Qué se pide
Transcribe sin cambios, del texto sobre Immaculée Ilibagiza, todo lo que va desde "Immaculeé Ilibagiza era" hasta "fue en vano.".

Pasaje
◇ ◇ ◇ ◇

La fuerza del perdón
Immaculée Ilibagiza sobrevivió al genocidio de Ruanda, donde mataron a casi toda su familia, disculpó personalmente a los asesinos y hoy recorre el mundo llevando un mensaje de amor
NUEVA YORK.– Su cuerpo se transformó en piedra, perforada por miles de agujas. Quiso tragar, pero no pudo. Quiso desaparecer, algo imposible. Sólo podía escuchar la voz de uno de los hombres que había irrumpido en la casa con un machete en la mano y bramaba su nombre: "He matado 399 cucarachas. Immaculée será la 400. Es un buen número para matar".
Escondida en un baño minúsculo en Ruanda junto a siete mujeres, Immaculée Ilibagiza imaginó la hoja de ese machete desgarrando su piel, se aferró a su rosario y le pidió a Dios que no la dejara morir.
"Cuando rezo, las cosas pasan", dice, veinte años después, sentada en la cocina de su departamento en Manhattan.
En 1994, Ruanda vivió uno de los genocidios más brutales de la historia. Durante casi 100 días, unas 800.000 personas fueron asesinadas, según la ONU, aunque el gobierno ruandés llevó la cifra a más de un millón. El ritmo de la matanza, perpetrada por radicales de la etnia mayoritaria del país, los hutu, fue cinco veces mayor al del Holocausto. El objetivo, trunco, fue eliminar a los tutsi, la etnia minoritaria, que en ese entonces representaban el 15 por ciento de la población.
Immaculeé Ilibagiza era uno de ellos, y a sus 22 años logró sobrevivir una masacre engendrada por el odio que la convirtió en una mensajera del amor.
Cuando comenzó la matanza, luego del asesinato del presidente del país, Juvénal Habyarimana, un hutu moderado cuyo avión fue derribado cuando estaba por aterrizar en el aeropuerto de Kigali, el 6 de abril de 1994, ella estaba en casa de sus padres con dos de sus tres hermanos. Su hermano mayor, Damascene, intentó convencer a su padre de huir a Zaire, hoy, la República Democrática del Congo, pero fue en vano.
Luego de que las milicias hutu comenzaron a atacar su pueblo, Kibuye, su padre, decidió enviarla a la casa de un cura amigo de la familia, el pastor Murinzi, temeroso no sólo por su vida, sino porque fuera violada por los Interahamwe, las milicias hutu.
"Voy a ir a buscarte yo mismo", le dijo su padre, cuando se separaron.
Durante tres meses vivió encerrada en un baño de menos de dos metros cuadrados en la casa del pastor junto a otras siete mujeres. No hablaban entre ellas, apenas dormían o comían –perdió 30 kilos–, y se tomaban turnos dos veces al día para pararse y estirar el cuerpo. A veces escuchaban explosiones de granadas cerca de la casa, o los cantos asesinos de las milicias: "¡Maten a los grandes! ¡Maten a los chicos! ¡Mátenlos! ¡Mátenlos a todos!"

◇ ◇ ◇ ◇

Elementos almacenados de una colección

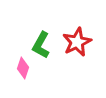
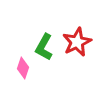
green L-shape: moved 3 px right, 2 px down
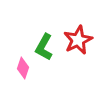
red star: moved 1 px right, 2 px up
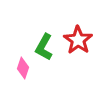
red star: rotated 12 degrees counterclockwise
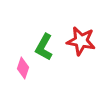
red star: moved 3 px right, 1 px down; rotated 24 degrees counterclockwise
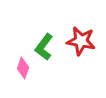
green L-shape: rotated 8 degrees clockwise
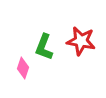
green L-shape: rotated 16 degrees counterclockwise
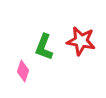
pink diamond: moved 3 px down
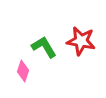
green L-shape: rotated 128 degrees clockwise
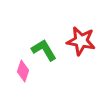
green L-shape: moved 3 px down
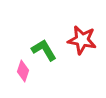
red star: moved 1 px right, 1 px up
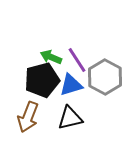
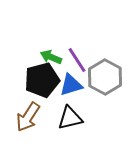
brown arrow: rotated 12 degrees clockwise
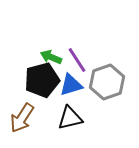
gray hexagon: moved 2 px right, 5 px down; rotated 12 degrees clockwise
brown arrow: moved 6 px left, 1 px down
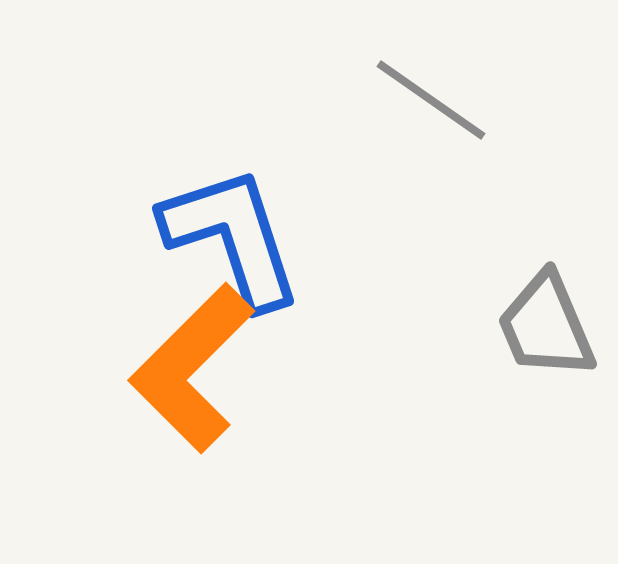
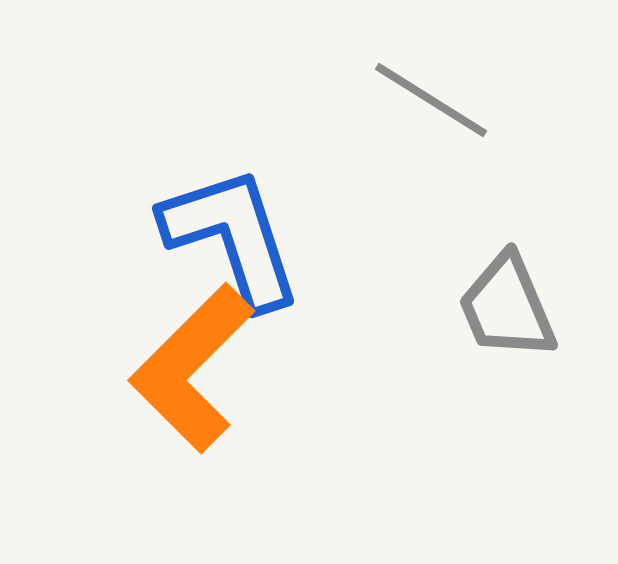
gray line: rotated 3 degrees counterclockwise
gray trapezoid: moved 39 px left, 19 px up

◇ ◇ ◇ ◇

Resultado
Immaculeé Ilibagiza era uno de ellos, y a sus 22 años logró sobrevivir una masacre engendrada por el odio que la convirtió en una mensajera del amor.
Cuando comenzó la matanza, luego del asesinato del presidente del país, Juvénal Habyarimana, un hutu moderado cuyo avión fue derribado cuando estaba por aterrizar en el aeropuerto de Kigali, el 6 de abril de 1994, ella estaba en casa de sus padres con dos de sus tres hermanos. Su hermano mayor, Damascene, intentó convencer a su padre de huir a Zaire, hoy, la República Democrática del Congo, pero fue en vano.